Plotted data images:

»»

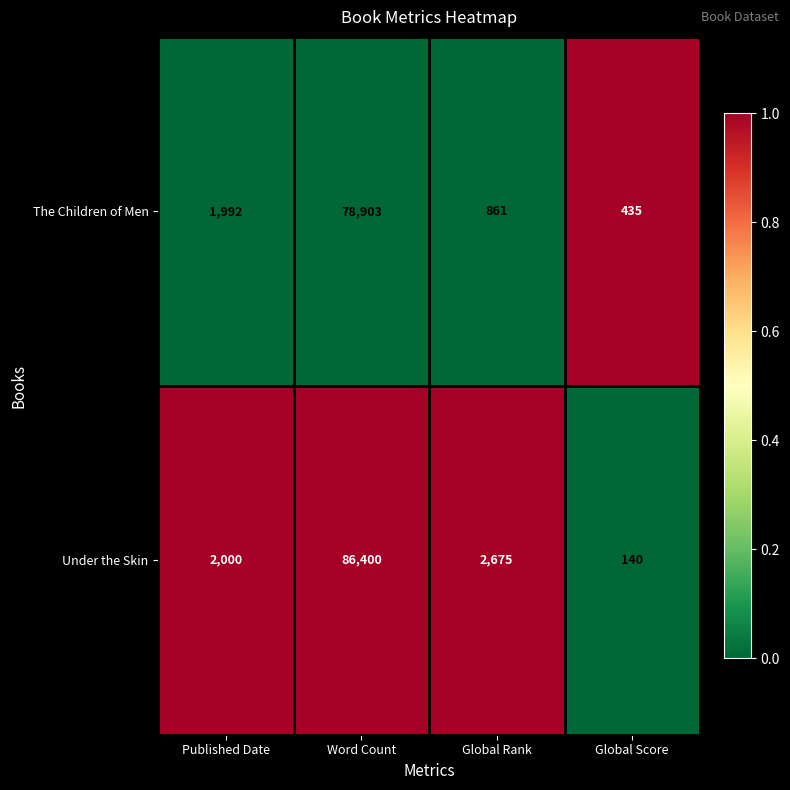

True or false: The Children of Men has a value of 435 at Global Score.

True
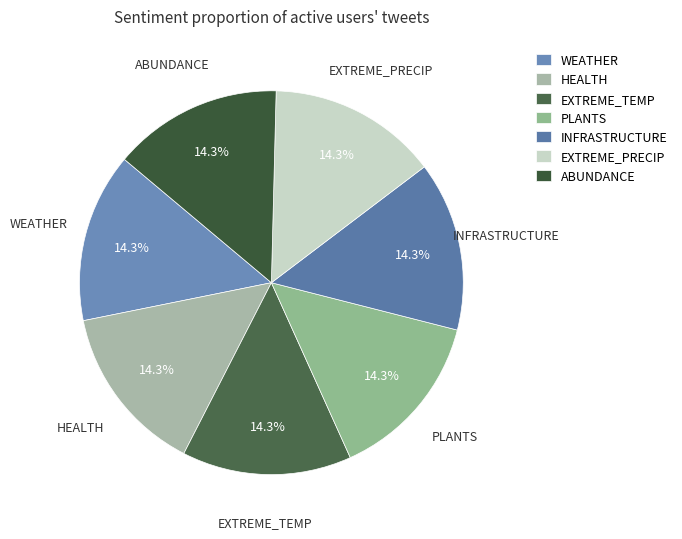

Does WEATHER represent more than half of the total?

No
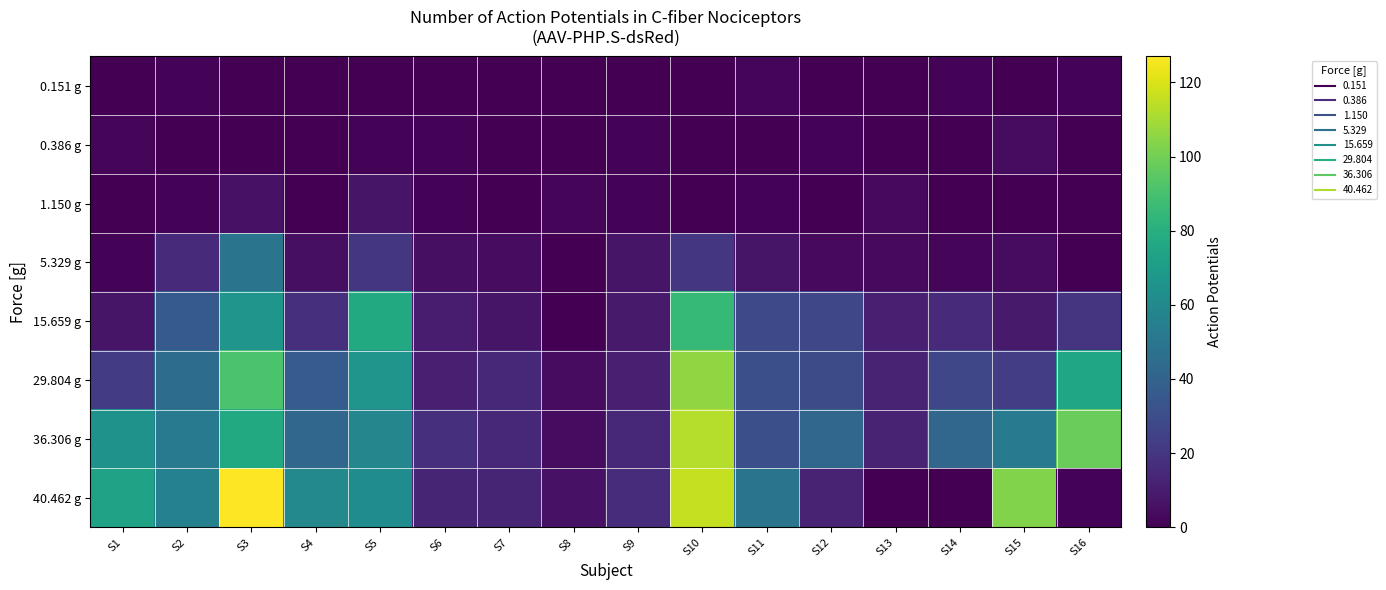

Which series changed the most between S3 and S6?

40.462 g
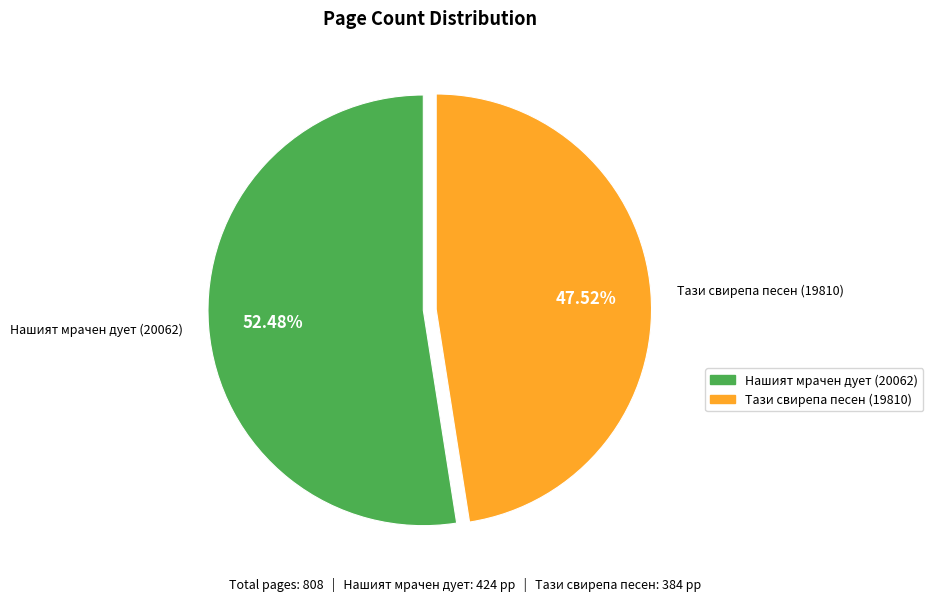

Approximately how many times larger is the value at Нашият мрачен дует (20062) compared to Тази свирепа песен (19810)?

1.1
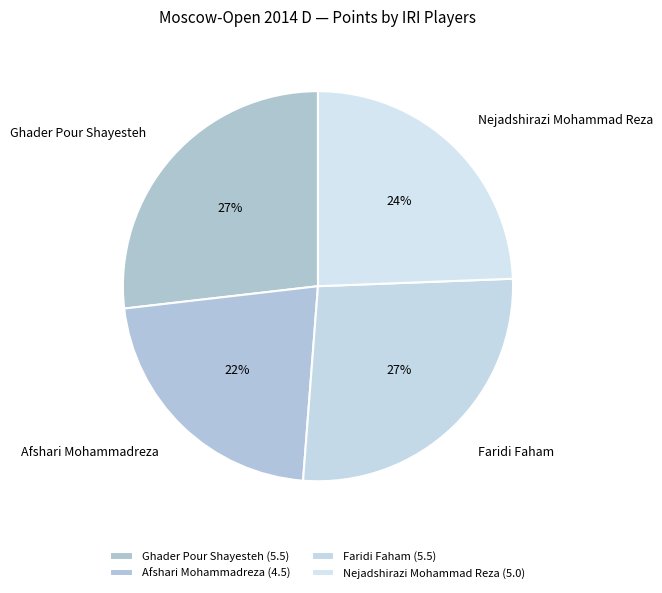

Combined, do Nejadshirazi Mohammad Reza and Ghader Pour Shayesteh account for over 50%?

Yes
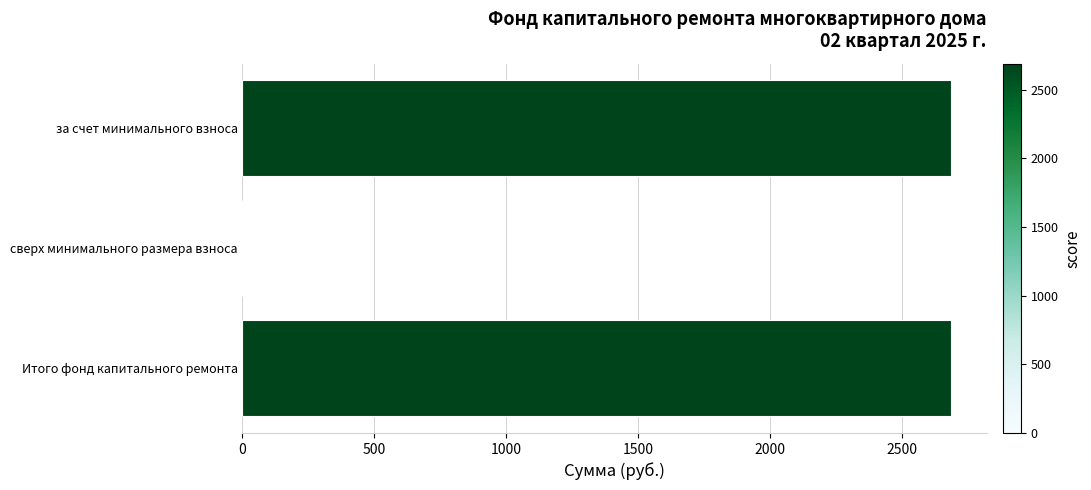

Is it true that the value at Итого фонд капитального ремонта is 2689.1?

True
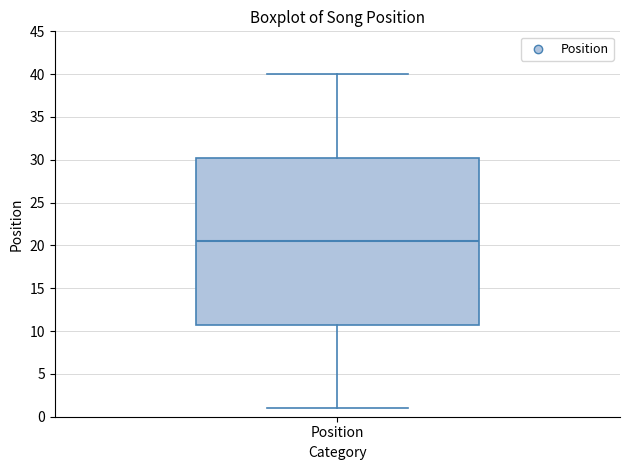

Read this box plot against the y-axis: the position of the median line, the range covered by the box, and the ends of both whiskers. The values are not printed on the chart, so give them approximately, as read against the axis.

median 20.5, box 11.0 to 30.5, whiskers 1.0 to 40.0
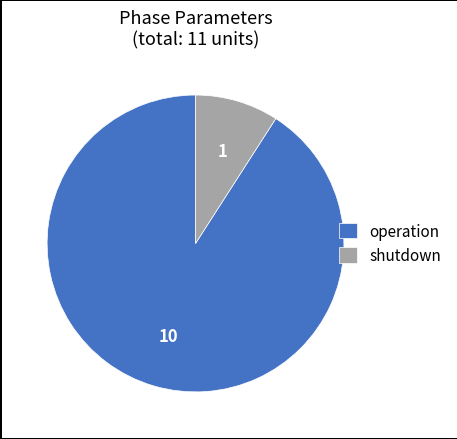

Rank the categories by value from lowest to highest.

shutdown, operation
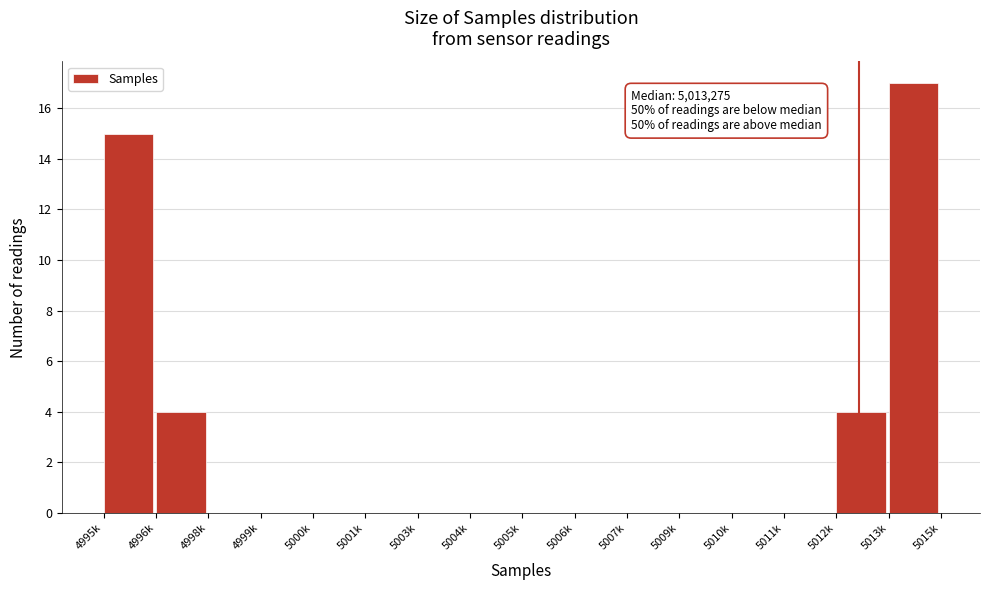

Reading right to left, extract all data points from this chart.

5013k=17	5012k=4	5011k=0	5010k=0	5009k=0	5007k=0	5006k=0	5005k=0	5004k=0	5003k=0	5001k=0	5000k=0	4999k=0	4998k=0	4996k=4	4995k=15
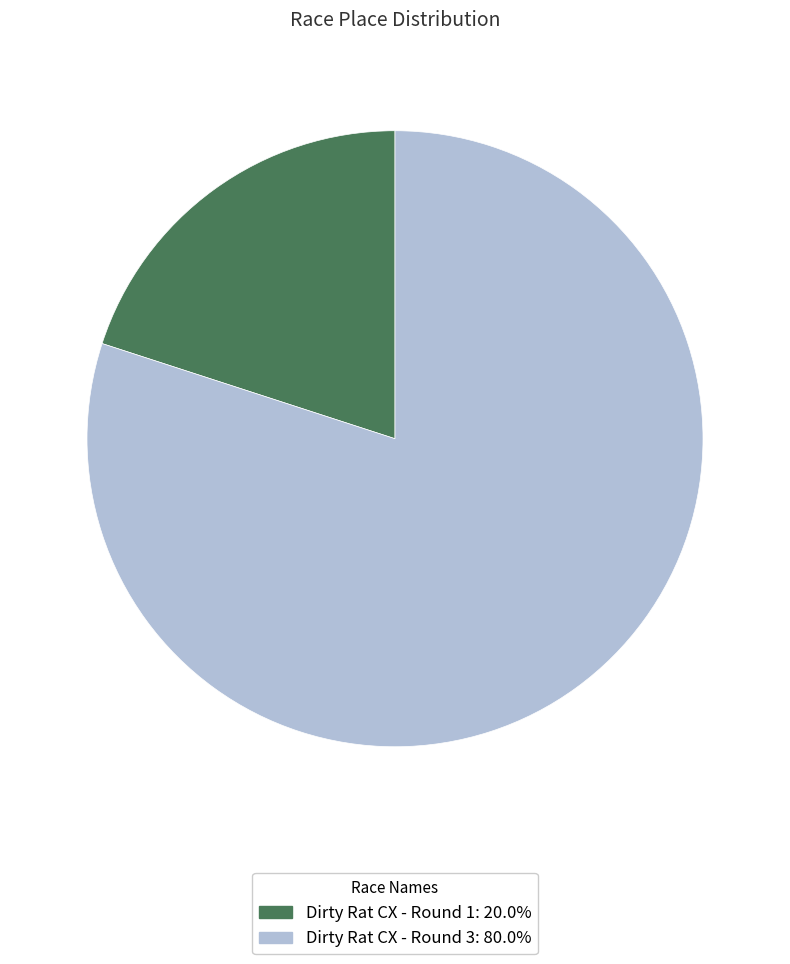

How many segments does this pie chart have?

2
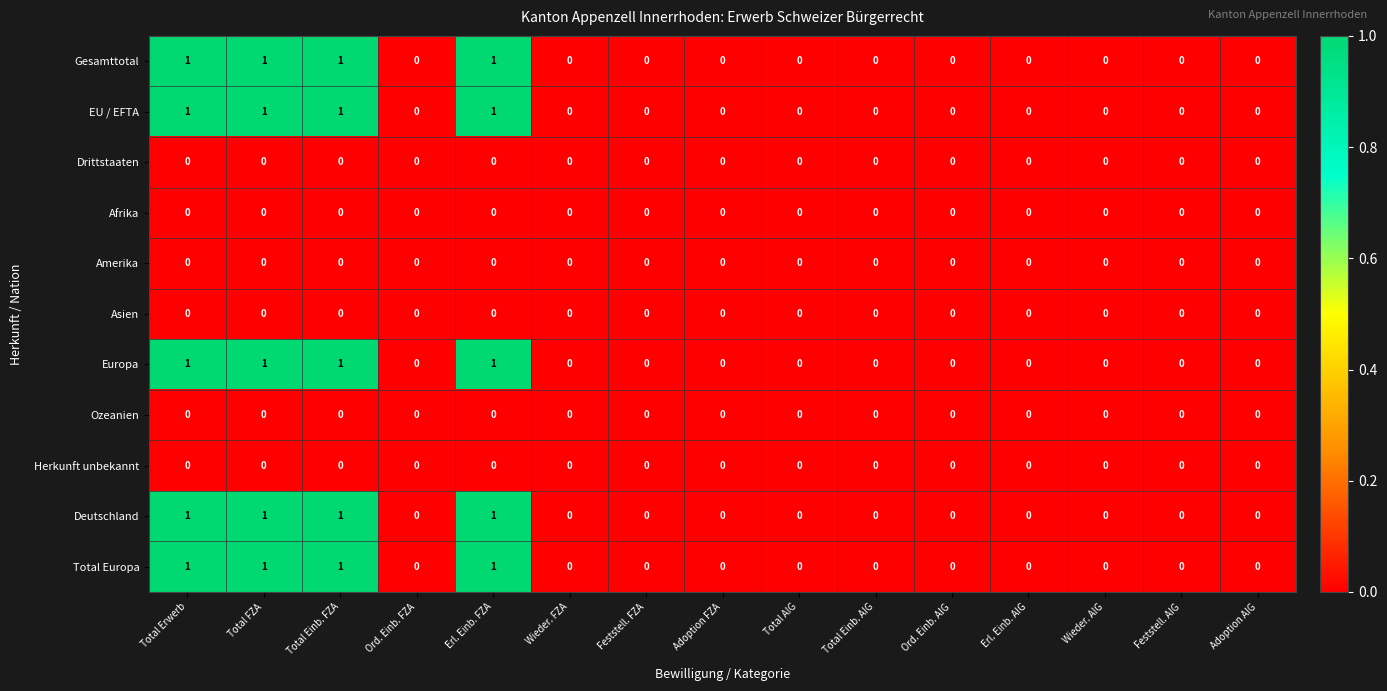

What is the total value across all series at Total Erwerb?

5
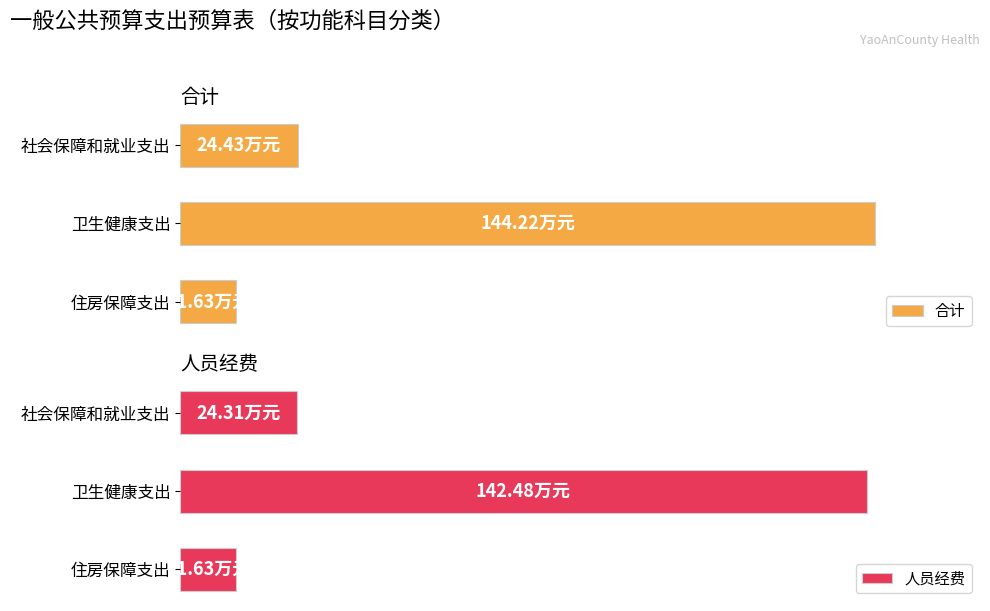

What is the minimum value shown in the chart?

11.6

««

__Task details__
Copy every entry above word for word, leaving out the pictures.

__Expected output__
True or false: The Children of Men has a value of 435 at Global Score.

True

Does WEATHER represent more than half of the total?

No

Which series changed the most between S3 and S6?

40.462 g

Approximately how many times larger is the value at Нашият мрачен дует (20062) compared to Тази свирепа песен (19810)?

1.1

Combined, do Nejadshirazi Mohammad Reza and Ghader Pour Shayesteh account for over 50%?

Yes

Is it true that the value at Итого фонд капитального ремонта is 2689.1?

True

Read this box plot against the y-axis: the position of the median line, the range covered by the box, and the ends of both whiskers. The values are not printed on the chart, so give them approximately, as read against the axis.

median 20.5, box 11.0 to 30.5, whiskers 1.0 to 40.0

Rank the categories by value from lowest to highest.

shutdown, operation

Reading right to left, extract all data points from this chart.

5013k=17	5012k=4	5011k=0	5010k=0	5009k=0	5007k=0	5006k=0	5005k=0	5004k=0	5003k=0	5001k=0	5000k=0	4999k=0	4998k=0	4996k=4	4995k=15

How many segments does this pie chart have?

2

What is the total value across all series at Total Erwerb?

5

What is the minimum value shown in the chart?

11.6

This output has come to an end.